GRAAB benefits from access to students while expanding the current YMCA program.
Middle school students were chosen especially in an effort to address the sixth grade, a critical stage.
“Sixth grade is usually the pivot point where the average ‘good kid’ goes down the wrong path,” Murray said.
Added Tanya Southerland, GRAAB director, “There is actually data proving they can start inhaling substances in second grade around age 7. That threw me for a loop. At that age I am thinking building blocks and coloring books.”
Both Southerland and Murray said a new approach will be used in addressing alcohol and drug abuse concerns.
“It is not going to be the same, ‘Don’t do drugs’ speech. We will give them the information and ask them what they think,” Southerland said. “[We will ask], ‘Can you carry this information to your peers? Would you like to help on the campaign?’”
Murray said too often the plan is to offer recovery programs instead of preventative measures.
“We are looking to make sure these students never go down the bad road in the first place,” Murray said.
Mentors will utilize straight talk on drug and alcohol abuse.
“We will tell them, ‘You are smart and healthy. We want you to stay this way and you want to stay this way. From an educated perspective, this is what happens when you go down this side road ....’”
Staying away from drugs and alcohol is just as important as grades and exercise, Murray said.
Southerland’s goal is for children to learn how to take their knowledge and transform it into something productive in the community.
“We are always looking for ways to make students leaders in our community,” Southerland said.
Students in the program were surveyed last October.
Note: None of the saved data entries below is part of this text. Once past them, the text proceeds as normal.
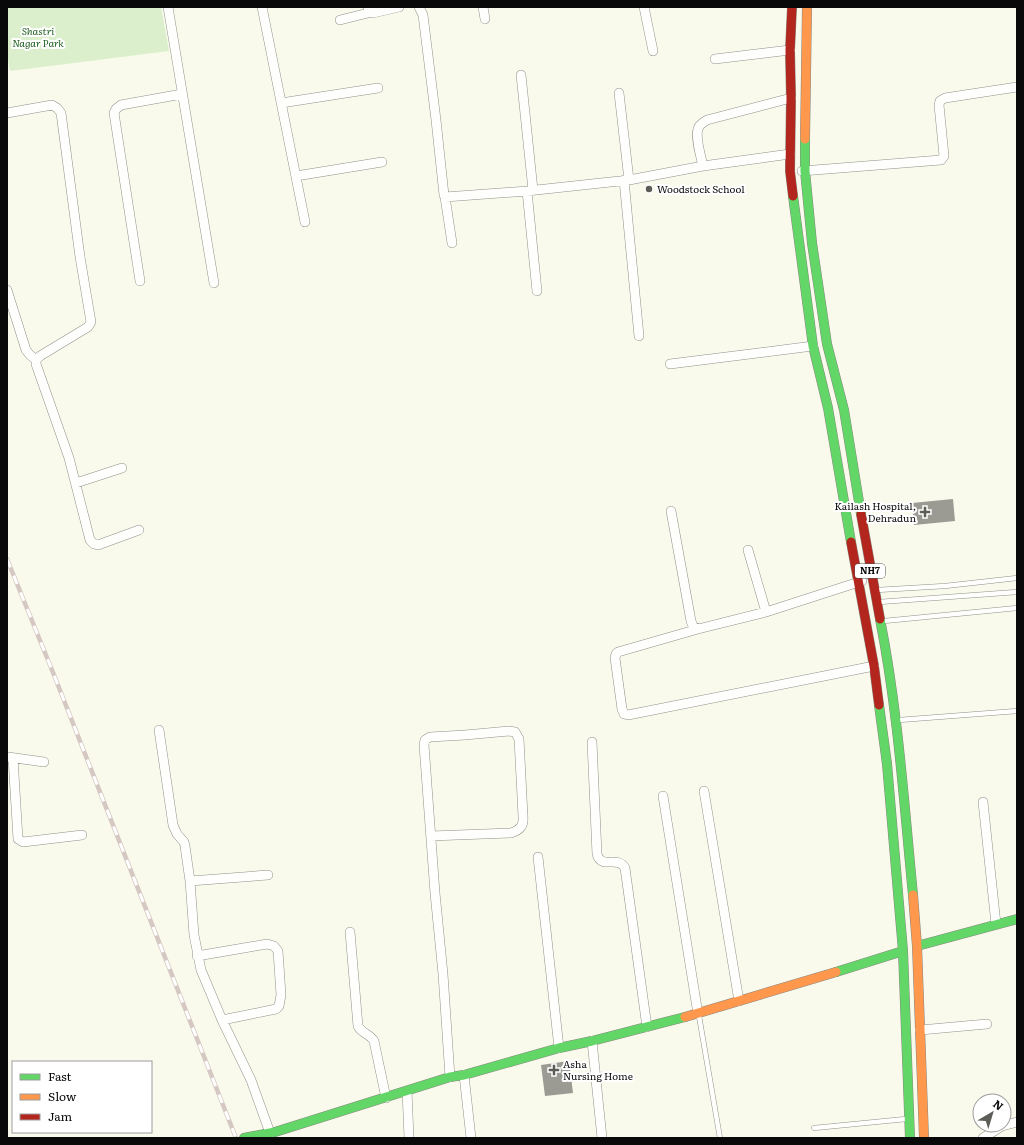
<svg xmlns="http://www.w3.org/2000/svg" width="1024" height="1145" font-family="Literata,serif">
	<rect width="100%" height="100%" fill="#f9f9ec"/>
	<path fill="#dbefcd" d="M7 7H161L169 51 10 71 7 53Z"/>
	<path fill="#9b9a93" d="M953 499 955 521 914 525 912 503Z
		M569 1061 573 1093 545 1096 541 1065Z"/>
	<g fill="none" stroke-linecap="round" stroke-linejoin="round">
		<defs>
			<path id="lane" d="M877 590 945 586 1017 578
				M879 602 1017 592
				M884 621 1017 608
				M899 720 1017 711
				M699 1016 720 1138
				M814 1128 906 1119"/>
			<path id="street" d="M168 7 214 283
				M262 7 305 222
				M368 7 373 13 399 7
				M419 7 423 15 436 120 444 195 445 197 527 191 629 180 703 166 790 154
				M483 7 485 19
				M644 7 653 51
				M340 20 372 12
				M715 59 790 50
				M521 75 533 190
				M619 93 629 180
				M281 103 378 88
				M7 113 52 105 57 108 61 113 80 257 91 322 88 327 83 330 40 356 36 360V364L69 458 90 540 94 544 98 545 139 530
				M703 166C701 157 695 137 698 129 699 124 703 123 707 120L791 98
				M802 171 941 160 944 156 939 105 940 101 945 98 1017 87
				M296 176 382 162
				M624 180 639 336
				M527 191 537 291
				M445 197 452 243
				M140 281 114 113 116 109 121 105 182 94
				M7 290 26 350 30 355 36 360
				M670 364 813 346
				M76 483 122 468
				M671 511 691 621 693 626 698 629 766 612 862 581
				M748 550 766 612
				M698 629 618 652 616 654 615 658 622 709 624 714 628 715 874 666
				M159 730 173 825 177 834 184 842 185 846 190 881 194 935 201 970 222 1020 251 1080 270 1133
				M592 742 597 854C601 870 618 855 625 868L647 1027
				M8 757 44 762
				M13 758 18 839 23 842 82 835
				M704 791 739 1001
				M663 796 698 1014
				M983 802 996 924
				M431 836 511 833C520 830 524 826 523 816L519 739 515 732 509 731 465 735 430 737 425 740 424 745 435 893 443 974 450 1077
				M538 857 559 1048
				M190 881 268 875
				M350 932 358 1026C361 1033 370 1034 374 1041L386 1098
				M197 956 267 944 274 946 278 951 281 995 279 1006 276 1009 222 1020
				M920 1030 987 1024
				M592 1041 602 1138
				M464 1075 471 1138
				M407 1091 409 1138
				M983 1138 1002 1126 1017 1122"/>
			<path id="fast" d="M805 139V171L812 243 827 344 844 410 861 514
				M793 196 813 346 828 408 851 542
				M880 619C898 710 904 803 913 895
				M879 705 887 764 903 951 910 1138
				M917 946 1017 919
				M836 972 903 951
				M244 1138 275 1132 450 1077 464 1075 559 1048 592 1041 685 1017"/>
			<path id="slow" d="M805 139 807 7
				M913 895 917 946 924 1138
				M685 1017 836 972"/>
			<path id="jam" d="M792 7 790 50 791 98 790 171 793 196
				M861 514 880 619
				M851 542 874 666 879 705"/>
		</defs>
		<use href="#lane" stroke="#91918b" stroke-width="5.5"/>
		<use href="#street" stroke="#91918b" stroke-width="10"/>
		<use href="#fast" stroke="#888882" stroke-width="10"/>
		<use href="#slow" stroke="#888882" stroke-width="10"/>
		<use href="#jam" stroke="#888882" stroke-width="10"/>
		<use href="#lane" stroke="#fefefc" stroke-width="4.5"/>
		<use href="#street" stroke="#fefefc" stroke-width="9"/>
		<use href="#fast" stroke="#63d668" stroke-width="9"/>
		<use href="#slow" stroke="#ff974d" stroke-width="9"/>
		<use href="#jam" stroke="#b3261e" stroke-width="9"/>
		<defs>
			<path id="rail" d="M7 559 54 675 236 1138"/>
		</defs>
		<use href="#rail" stroke="#d5c7c2" stroke-width="4.5"/>
		<use href="#rail" stroke="#fff" stroke-width="3" stroke-dasharray="9" stroke-linecap="butt"/>
	</g>
	<g fill="#5d5d58" stroke="#fff" stroke-width="1.5">
		<circle cx="649" cy="189" r="4"/>
		<path d="M923 506h4v4h4v4h-4v4h-4v-4h-4v-4h4z"/>
		<path d="M552 1064h4v4h4v4h-4v4h-4v-4h-4v-4h4z"/>
	</g>
	<g text-anchor="middle" stroke-width="4" stroke-linejoin="round" paint-order="stroke">
		<rect fill="#fff" stroke="#535353" stroke-width="1" x="855" y="564" width="30" height="14" rx="3"/>
		<g font-size="9" font-weight="bold" fill="#090909">
			<text x="870" y="574">NH7</text>
		</g>
		<g font-size="10" font-style="italic" fill="#1e5d1e" stroke="#fff">
			<text x="38" y="35">Shastri<tspan x="38" dy="12">Nagar Park</tspan></text>
		</g>
		<g font-size="10" fill="#090909" stroke="#fff" text-anchor="start">
			<text x="657" y="193">Woodstock School</text>
			<text x="916" y="510" text-anchor="end">Kailash Hospital,<tspan x="916" dy="12">Dehradun</tspan></text>
			<text x="563" y="1068">Asha<tspan x="563" dy="12">Nursing Home</tspan></text>
		</g>
	</g>
	<rect width="1024" height="1145" fill="none" stroke="#090909" stroke-width="16"/>
	<rect x="12" y="1061" width="140" height="72" fill="#ffffff" stroke="#9d9d9d"/>
	<rect x="20" y="1074" width="20" height="6" fill="#63d668" stroke="#9d9d9d"/>
	<text x="48" y="1081" font-size="12" fill="#090909">Fast</text>
	<rect x="20" y="1094" width="20" height="6" fill="#ff974d" stroke="#9d9d9d"/>
	<text x="48" y="1101" font-size="12" fill="#090909">Slow</text>
	<rect x="20" y="1114" width="20" height="6" fill="#b3261e" stroke="#9d9d9d"/>
	<text x="48" y="1121" font-size="12" fill="#090909">Jam</text>
	<g transform="translate(992 1113) rotate(38)"><circle r="19" fill="#ffffff" stroke="#9d9d9d"/>
	<path d="M0-3L7 15L0 10L-7 15Z" fill="#5d5d58"/>
	<text y="-6" font-size="11" font-weight="bold" text-anchor="middle" fill="#090909">N</text>
	</g>
</svg>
They were assessed on Search Institute’s 40 Developmental Assets for Adolescents. Across the nation, only 8 percent hit the majority of the assets. October’s survey found 27 percent of children in the program had a majority of the assets in their lives.
“We are not claiming it is because children are in the YMCA program, but we are saying kids who are a part of the program are less likely to experiment with drugs and alcohol,” Murray said.
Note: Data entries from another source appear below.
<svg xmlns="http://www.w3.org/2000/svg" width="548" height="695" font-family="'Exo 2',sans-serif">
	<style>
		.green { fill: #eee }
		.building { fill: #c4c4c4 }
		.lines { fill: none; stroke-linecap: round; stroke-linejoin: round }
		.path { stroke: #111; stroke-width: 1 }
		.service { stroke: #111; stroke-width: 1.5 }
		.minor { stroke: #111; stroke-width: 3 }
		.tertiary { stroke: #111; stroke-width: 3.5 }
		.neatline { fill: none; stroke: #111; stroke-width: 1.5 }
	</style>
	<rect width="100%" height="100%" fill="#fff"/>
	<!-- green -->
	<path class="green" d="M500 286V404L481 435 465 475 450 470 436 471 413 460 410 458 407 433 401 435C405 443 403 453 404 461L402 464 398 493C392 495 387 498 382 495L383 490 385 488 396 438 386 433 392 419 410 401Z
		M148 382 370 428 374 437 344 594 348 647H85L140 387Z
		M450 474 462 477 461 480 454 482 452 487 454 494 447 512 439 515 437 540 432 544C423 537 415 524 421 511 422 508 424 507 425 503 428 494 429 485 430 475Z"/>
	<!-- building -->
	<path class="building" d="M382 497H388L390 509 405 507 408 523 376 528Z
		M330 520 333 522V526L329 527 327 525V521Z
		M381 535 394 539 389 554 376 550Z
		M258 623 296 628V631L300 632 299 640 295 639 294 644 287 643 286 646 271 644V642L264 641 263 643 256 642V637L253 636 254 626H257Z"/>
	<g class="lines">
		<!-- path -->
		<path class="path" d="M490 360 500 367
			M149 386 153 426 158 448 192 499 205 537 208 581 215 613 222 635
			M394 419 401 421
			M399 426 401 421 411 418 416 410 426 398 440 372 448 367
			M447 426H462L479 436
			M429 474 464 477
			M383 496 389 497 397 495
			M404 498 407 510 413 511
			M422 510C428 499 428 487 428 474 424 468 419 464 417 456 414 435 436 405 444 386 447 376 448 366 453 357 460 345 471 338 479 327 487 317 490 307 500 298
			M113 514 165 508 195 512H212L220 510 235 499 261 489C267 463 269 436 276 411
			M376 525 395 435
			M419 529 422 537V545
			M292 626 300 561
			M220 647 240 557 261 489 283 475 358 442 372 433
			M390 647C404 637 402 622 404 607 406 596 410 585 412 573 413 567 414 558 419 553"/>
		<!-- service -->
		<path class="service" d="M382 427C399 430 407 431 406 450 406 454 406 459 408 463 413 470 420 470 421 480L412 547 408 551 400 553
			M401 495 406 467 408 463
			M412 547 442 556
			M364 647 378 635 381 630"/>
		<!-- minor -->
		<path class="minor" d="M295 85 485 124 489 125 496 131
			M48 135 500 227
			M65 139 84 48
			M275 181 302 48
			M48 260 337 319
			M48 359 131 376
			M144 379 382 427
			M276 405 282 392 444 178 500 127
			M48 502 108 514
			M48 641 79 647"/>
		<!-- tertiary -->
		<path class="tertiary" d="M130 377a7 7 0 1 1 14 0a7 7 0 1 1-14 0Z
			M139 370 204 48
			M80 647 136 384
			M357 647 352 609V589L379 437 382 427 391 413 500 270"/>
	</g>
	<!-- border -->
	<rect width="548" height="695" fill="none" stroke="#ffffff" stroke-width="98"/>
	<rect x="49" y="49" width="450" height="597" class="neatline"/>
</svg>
The survey assessed both internal and external assets. They included positive identity, social competencies, positive values, commitment to learning, constructive use of time, boundaries and expectations, empowerment and support.
“Where students hang out every day will have the most effect on who they become,” Murray said. “Hanging out with kids who have three times the numbers of assets, and who can share those assets, is a positive environment.”